Man, this world is harsh isn’t it? Textured hair is unruly and hides secrets (which must be why TSA always searches through it“> and not wearing makeup makes you seem untrustworthy. Those two statements alone, which have been proven completely true as Hilary Clinton’s fresh face continues to be ridiculed and Rebekah Brooks’ big, red curls alone cause many to buy in to her guilt, say this one thing: a woman’s natural beauty isn’t beauty at all.

It’s a hurtful statement to take from the media coverage of both events, but it’s all I can seem to gather. Why would a woman without makeup get so much negative media attention, and why does wearing your hair how you always wear it somehow mean that you are guilty? It is no secret that women have long conformed to societal ideas of beauty, but why all the negativity if a woman chooses to ditch what we perceive as cultural norms and embrace her natural self?

Heck, I know you care about this issue because so many of you have been there yourselves. Coming out to friends and family as wanting to go natural is tough. Mothers and grandmothers shake their heads in disapproval, friends wonder why you have given up on yourself, men even tell you that they are only attracted to straight hair (or so Patti Stanger would have us all believe“>. Beauty, something we have long been told is in the eye of the beholder, seems to actually be in the eye of whoever is the popular celebrity of the time.

You’ve seen it first hand too, if you haven’t experienced it yourself. As each season comes to pass, women flock to stores and salons to be the first to get the new season’s trendy look — each one of them often stepping out, having dished hundreds of dollars, all looking nearly identical. Is beauty really just what the majority looks like?

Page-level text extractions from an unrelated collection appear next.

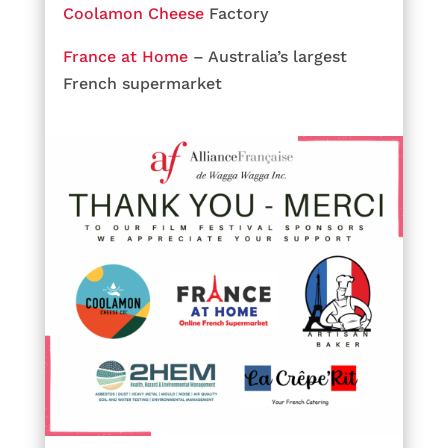
Coolamon Cheese
Factory
France at Home
– Australia’s largest
French supermarket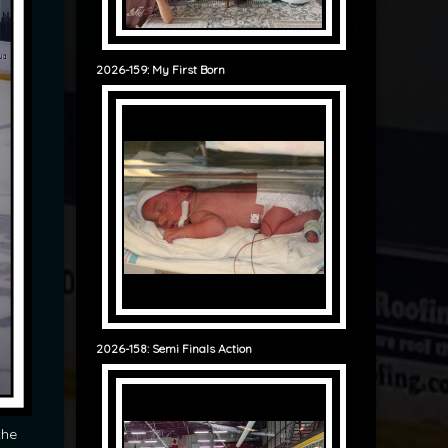
2026-159: My First Born
2026-158: Semi Finals Action
the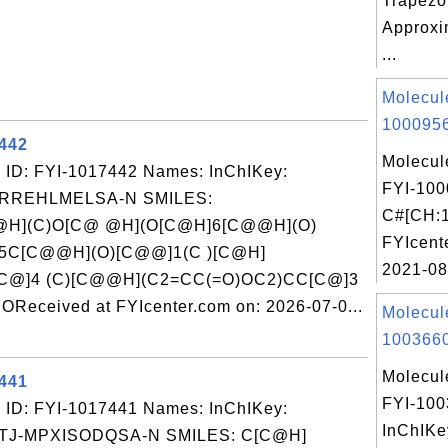
Trapezo
Approxi
...
Molecul
1000956
7442
Molecul
 ID: FYI-1017442 Names: InChIKey:
FYI-100
-RREHLMELSA-N SMILES:
C#[CH:1
H](C)O[C@ @H](O[C@H]6[C@@H](O)
FYIcent
5C[C@@H](O)[C@@]1(C )[C@H]
2021-08
@]4 (C)[C@@H](C2=CC(=O)OC2)CC[C@]3
ceived at FYIcenter.com on: 2026-07-0...
Molecul
1003660
Molecul
7441
FYI-10
 ID: FYI-1017441 Names: InChIKey:
InChIKe
-MPXISODQSA-N SMILES: C[C@H]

Beauty, at least in my opinion, isn’t what you put on your face or how you manage your hair. It’s the ability to embrace and love yourself first, because if you can’t do that for you, then you can’t do it for others. This media coverage of women that doesn’t focus on the issues (I don’t think anyone has even said what Hilary was talking about when she appeared without makeup!”>, it focuses on what matters second — because we all know personal hygiene and health is definitely important along with dressing the part for particular moments in life.

So as I sit and ponder the future of media, how women are portrayed, how beauty is spelled out for me and how I can work to spell it out differently for the younger generation of girls so that we all learn to love ourselves as we naturally are, if only so that we can love others as they naturally are, I ask you, curlies: What is beauty to you?